** GIVEN ENTRIES **
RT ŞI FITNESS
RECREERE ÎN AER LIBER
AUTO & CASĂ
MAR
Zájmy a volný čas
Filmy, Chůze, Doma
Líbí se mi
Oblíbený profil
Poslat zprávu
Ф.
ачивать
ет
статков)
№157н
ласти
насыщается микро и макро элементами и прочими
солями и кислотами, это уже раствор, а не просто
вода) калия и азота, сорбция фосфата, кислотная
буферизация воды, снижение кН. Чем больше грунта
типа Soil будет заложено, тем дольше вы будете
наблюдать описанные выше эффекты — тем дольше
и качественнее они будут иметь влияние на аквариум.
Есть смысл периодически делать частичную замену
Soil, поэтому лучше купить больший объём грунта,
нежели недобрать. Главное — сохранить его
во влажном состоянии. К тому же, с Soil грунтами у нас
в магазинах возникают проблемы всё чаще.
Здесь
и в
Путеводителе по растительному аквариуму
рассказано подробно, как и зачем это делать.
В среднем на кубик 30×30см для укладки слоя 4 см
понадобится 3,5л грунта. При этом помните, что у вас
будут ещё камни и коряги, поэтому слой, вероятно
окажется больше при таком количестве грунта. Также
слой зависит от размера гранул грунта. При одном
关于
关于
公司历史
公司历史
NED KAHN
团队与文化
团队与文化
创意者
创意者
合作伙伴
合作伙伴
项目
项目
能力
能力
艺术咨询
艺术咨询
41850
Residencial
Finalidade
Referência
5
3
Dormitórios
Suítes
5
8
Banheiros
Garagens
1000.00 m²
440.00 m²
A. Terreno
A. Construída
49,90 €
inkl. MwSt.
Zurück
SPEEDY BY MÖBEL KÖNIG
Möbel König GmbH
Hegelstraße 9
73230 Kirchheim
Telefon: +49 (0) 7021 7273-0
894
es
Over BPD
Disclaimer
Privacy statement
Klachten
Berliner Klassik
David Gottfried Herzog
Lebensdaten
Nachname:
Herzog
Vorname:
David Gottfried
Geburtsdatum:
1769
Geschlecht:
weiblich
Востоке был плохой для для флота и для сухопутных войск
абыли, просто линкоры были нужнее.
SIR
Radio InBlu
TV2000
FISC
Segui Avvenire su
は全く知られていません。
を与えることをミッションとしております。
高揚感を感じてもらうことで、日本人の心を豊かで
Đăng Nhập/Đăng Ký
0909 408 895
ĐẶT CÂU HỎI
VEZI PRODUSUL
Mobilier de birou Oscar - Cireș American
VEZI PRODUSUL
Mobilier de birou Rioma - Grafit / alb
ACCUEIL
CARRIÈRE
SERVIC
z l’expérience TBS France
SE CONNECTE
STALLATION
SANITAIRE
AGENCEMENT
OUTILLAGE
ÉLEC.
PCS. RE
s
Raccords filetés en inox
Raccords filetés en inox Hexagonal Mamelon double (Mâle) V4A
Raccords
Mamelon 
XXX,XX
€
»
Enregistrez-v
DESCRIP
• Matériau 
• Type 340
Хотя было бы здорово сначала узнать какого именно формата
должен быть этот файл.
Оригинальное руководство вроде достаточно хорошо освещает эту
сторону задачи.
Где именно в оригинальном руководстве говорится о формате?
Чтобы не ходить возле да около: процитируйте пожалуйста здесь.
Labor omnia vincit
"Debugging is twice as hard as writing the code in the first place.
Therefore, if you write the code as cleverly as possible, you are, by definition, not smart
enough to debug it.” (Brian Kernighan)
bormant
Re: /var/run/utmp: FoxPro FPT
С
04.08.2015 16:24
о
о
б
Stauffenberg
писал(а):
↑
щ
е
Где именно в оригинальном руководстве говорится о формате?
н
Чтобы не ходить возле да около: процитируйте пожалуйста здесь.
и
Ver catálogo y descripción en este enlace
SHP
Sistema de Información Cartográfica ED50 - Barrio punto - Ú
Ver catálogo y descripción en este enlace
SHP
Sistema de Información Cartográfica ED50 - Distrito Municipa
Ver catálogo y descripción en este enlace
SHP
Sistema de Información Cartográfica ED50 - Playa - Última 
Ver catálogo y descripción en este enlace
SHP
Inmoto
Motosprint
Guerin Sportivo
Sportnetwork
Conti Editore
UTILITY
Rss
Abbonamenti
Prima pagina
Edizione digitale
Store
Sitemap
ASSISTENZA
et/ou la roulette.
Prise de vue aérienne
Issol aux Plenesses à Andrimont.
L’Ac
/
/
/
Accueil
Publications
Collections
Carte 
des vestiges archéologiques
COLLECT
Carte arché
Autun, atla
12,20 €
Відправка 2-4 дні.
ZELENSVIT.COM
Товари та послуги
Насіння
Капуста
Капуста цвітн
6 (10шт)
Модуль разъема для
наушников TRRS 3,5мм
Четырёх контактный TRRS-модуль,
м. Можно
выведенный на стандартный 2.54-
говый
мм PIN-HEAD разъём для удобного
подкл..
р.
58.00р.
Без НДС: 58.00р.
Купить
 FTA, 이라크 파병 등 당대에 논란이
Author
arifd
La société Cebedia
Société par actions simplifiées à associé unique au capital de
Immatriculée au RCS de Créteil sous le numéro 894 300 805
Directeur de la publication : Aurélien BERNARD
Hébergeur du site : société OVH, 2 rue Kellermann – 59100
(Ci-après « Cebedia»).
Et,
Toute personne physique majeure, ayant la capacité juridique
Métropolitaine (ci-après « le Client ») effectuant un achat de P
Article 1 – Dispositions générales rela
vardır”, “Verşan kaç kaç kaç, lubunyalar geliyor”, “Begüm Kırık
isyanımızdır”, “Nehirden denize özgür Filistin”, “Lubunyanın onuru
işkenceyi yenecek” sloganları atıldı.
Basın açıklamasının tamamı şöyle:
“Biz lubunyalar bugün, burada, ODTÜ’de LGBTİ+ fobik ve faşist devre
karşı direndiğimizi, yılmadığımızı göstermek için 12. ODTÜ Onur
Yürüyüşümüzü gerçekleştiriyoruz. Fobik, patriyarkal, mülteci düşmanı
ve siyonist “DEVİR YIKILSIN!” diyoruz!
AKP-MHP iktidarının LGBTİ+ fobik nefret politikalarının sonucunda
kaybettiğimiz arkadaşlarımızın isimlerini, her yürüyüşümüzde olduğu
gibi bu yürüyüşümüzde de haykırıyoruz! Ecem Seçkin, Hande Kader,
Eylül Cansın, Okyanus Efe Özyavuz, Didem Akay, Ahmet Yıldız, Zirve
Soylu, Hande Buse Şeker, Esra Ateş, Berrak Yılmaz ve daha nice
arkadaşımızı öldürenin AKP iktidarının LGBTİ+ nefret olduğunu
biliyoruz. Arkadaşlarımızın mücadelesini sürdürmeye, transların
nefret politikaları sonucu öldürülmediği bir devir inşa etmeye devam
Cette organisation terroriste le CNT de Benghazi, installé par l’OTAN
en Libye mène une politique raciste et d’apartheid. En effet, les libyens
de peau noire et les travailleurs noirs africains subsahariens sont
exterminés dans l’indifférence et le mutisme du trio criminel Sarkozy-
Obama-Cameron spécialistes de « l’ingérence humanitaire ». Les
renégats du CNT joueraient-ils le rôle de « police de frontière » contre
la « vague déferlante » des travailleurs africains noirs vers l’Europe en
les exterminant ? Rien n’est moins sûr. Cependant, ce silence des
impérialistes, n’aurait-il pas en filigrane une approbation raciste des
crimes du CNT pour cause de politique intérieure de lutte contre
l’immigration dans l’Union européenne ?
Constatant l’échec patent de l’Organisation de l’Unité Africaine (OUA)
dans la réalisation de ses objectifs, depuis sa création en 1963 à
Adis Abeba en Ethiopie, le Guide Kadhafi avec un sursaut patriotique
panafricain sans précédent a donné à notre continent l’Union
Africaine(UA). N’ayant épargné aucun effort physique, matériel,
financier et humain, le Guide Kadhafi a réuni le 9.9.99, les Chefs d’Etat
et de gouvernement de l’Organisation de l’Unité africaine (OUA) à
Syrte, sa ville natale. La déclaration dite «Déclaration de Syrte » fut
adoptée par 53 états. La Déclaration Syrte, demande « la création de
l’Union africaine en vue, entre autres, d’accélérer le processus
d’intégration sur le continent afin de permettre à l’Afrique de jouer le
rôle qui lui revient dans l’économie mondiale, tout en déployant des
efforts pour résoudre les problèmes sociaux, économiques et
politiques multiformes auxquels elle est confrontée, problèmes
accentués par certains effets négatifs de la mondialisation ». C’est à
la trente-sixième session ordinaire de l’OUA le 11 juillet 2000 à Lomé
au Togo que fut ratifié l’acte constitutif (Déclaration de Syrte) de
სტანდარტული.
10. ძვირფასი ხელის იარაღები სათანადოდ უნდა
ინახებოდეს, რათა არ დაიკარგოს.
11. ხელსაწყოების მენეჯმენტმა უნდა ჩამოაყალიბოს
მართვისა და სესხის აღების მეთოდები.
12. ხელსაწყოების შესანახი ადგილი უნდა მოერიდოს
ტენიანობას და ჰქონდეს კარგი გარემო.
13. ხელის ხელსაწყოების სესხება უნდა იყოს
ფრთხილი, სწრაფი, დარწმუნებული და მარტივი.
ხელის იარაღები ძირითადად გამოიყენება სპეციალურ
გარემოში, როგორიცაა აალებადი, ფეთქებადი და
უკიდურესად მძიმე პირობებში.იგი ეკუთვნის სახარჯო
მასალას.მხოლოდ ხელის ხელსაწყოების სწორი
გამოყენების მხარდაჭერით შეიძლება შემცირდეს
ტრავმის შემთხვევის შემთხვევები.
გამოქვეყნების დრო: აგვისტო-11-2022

** YOUR INSTRUCTIONS **
Among the entries above, locate the lines containing "должен быть этот файл." and "the first place.", and transcribe exactly those two lines and all lines between.

** RESPONSE TO THIS EXERCISE **
должен быть этот файл.
Оригинальное руководство вроде достаточно хорошо освещает эту
сторону задачи.
Где именно в оригинальном руководстве говорится о формате?
Чтобы не ходить возле да около: процитируйте пожалуйста здесь.
Labor omnia vincit
"Debugging is twice as hard as writing the code in the first place.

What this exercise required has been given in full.